Texto fornecido:
..........
(Música para leitura:
“Brain Damage” – Pink Floyd
porém, se fosse você, escutaria ao álbum todo também)
Eu amo Pink Floyd. Meu gosto musical se resume ao rock psico-progressivo, um estilo repleto de melodias complexas, loucuras líricas, solos incríveis de guitarra e muito LSD. E como todo fã de Pink eu já ouvi todos os tipos de críticas possíveis de como suas músicas são muito malucas: “On the Run” é só um monte de barulho e ninguém tem saco de ficar escutando “Echos” por seus (maravilhosos, por sinal) 23 minutos, mas eu amo independente de crítica e mantenho minha calma mesmo quando me perguntam qual deles é o Pink.
..........
Linhas listadas:
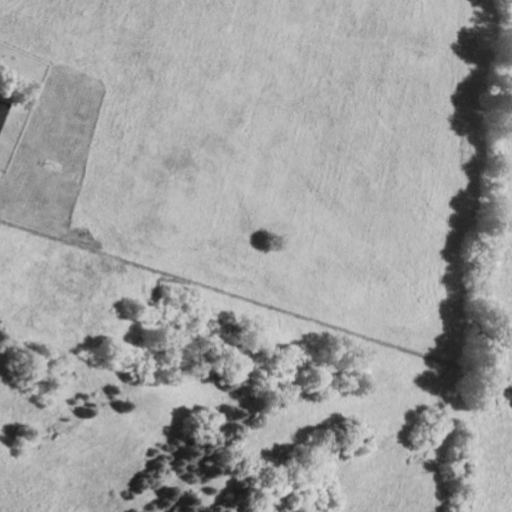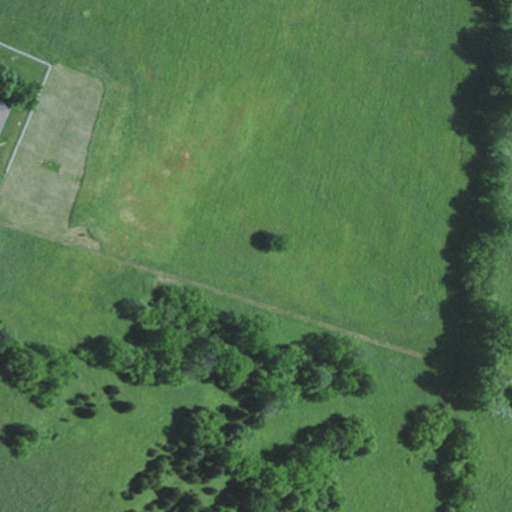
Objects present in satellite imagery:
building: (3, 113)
..........
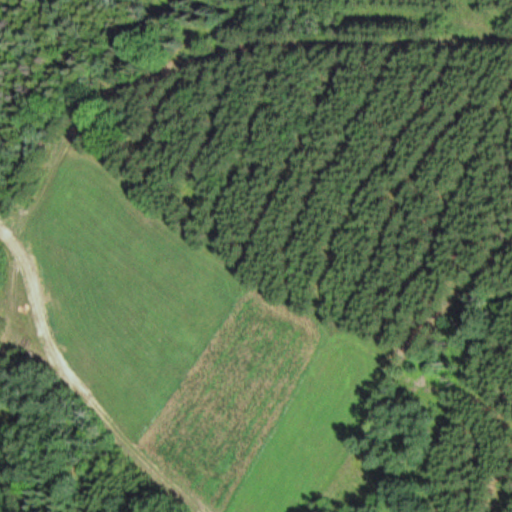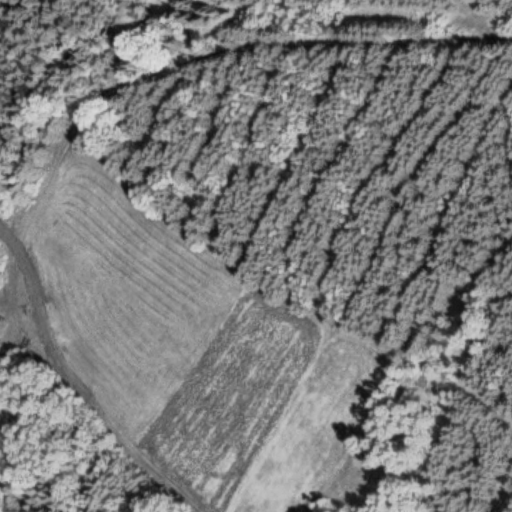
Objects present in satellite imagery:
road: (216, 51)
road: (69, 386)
..........
O que se pede:
1) Segundo o texto sobre Pink Floyd, por que ninguém teria paciência para escutar "Echos"? Responda com base no que o próprio texto diz.
2) Responda às perguntas abaixo com base no texto sobre Pink Floyd.
(a) Qual música é indicada para acompanhar a leitura?
(b) A que estilo se resume o gosto musical de quem escreve?
(c) O que as críticas dizem de "On the Run"?
3) Escreva a continuação do texto sobre Pink Floyd a partir do ponto em que ele termina.

Respostas aos exercícios:
1) Segundo as críticas citadas, ninguém tem saco de ficar escutando "Echos" por causa da duração da música, que tem 23 minutos.

2)
(a) "Brain Damage", do Pink Floyd.
(b) Ao rock psico-progressivo.
(c) Que é só um monte de barulho.

3)
Contudo, tem uma coisa que não se pode negar o quão impressionante é: o efeito O Lado Escuro do Arco-íris. Esse efeito acontece quando você sincroniza o icônico álbum “The Dark Side of the Moon” com (pasmem) o filme “O Mágico de Oz”. Ninguém sabe ao certo quem foi o fã alucinado de prismas e tijolos amarelos que primeiro descobriu esse fenômeno, tudo que se sabe é que em 1995, no jornal Fort Wayne Jornal Gazete nos Estados Unidos, o jornalista Charles Savage publicou uma matéria que sugeria aos leitores fazer essa sincronia, e o resto é história. Desde então, todos os envolvidos na produção do anacrônico álbum negaram qualquer conexão e alguns até se sentiram ofendidos com a sugestão de que a criatividade e genialidade na criação do álbum não passava de uma cópia do roteiro do filme. Particularmente, a minha resposta favorita foi a do baterista Nick Mason, que disse em uma entrevista à MTV em 1997: “É uma completa baboseira. Ele [o álbum] não tem nada a ver com ‘O Mágico de Oz’. Ele foi todo baseado mesmo em ‘A Noviça Rebelde’”.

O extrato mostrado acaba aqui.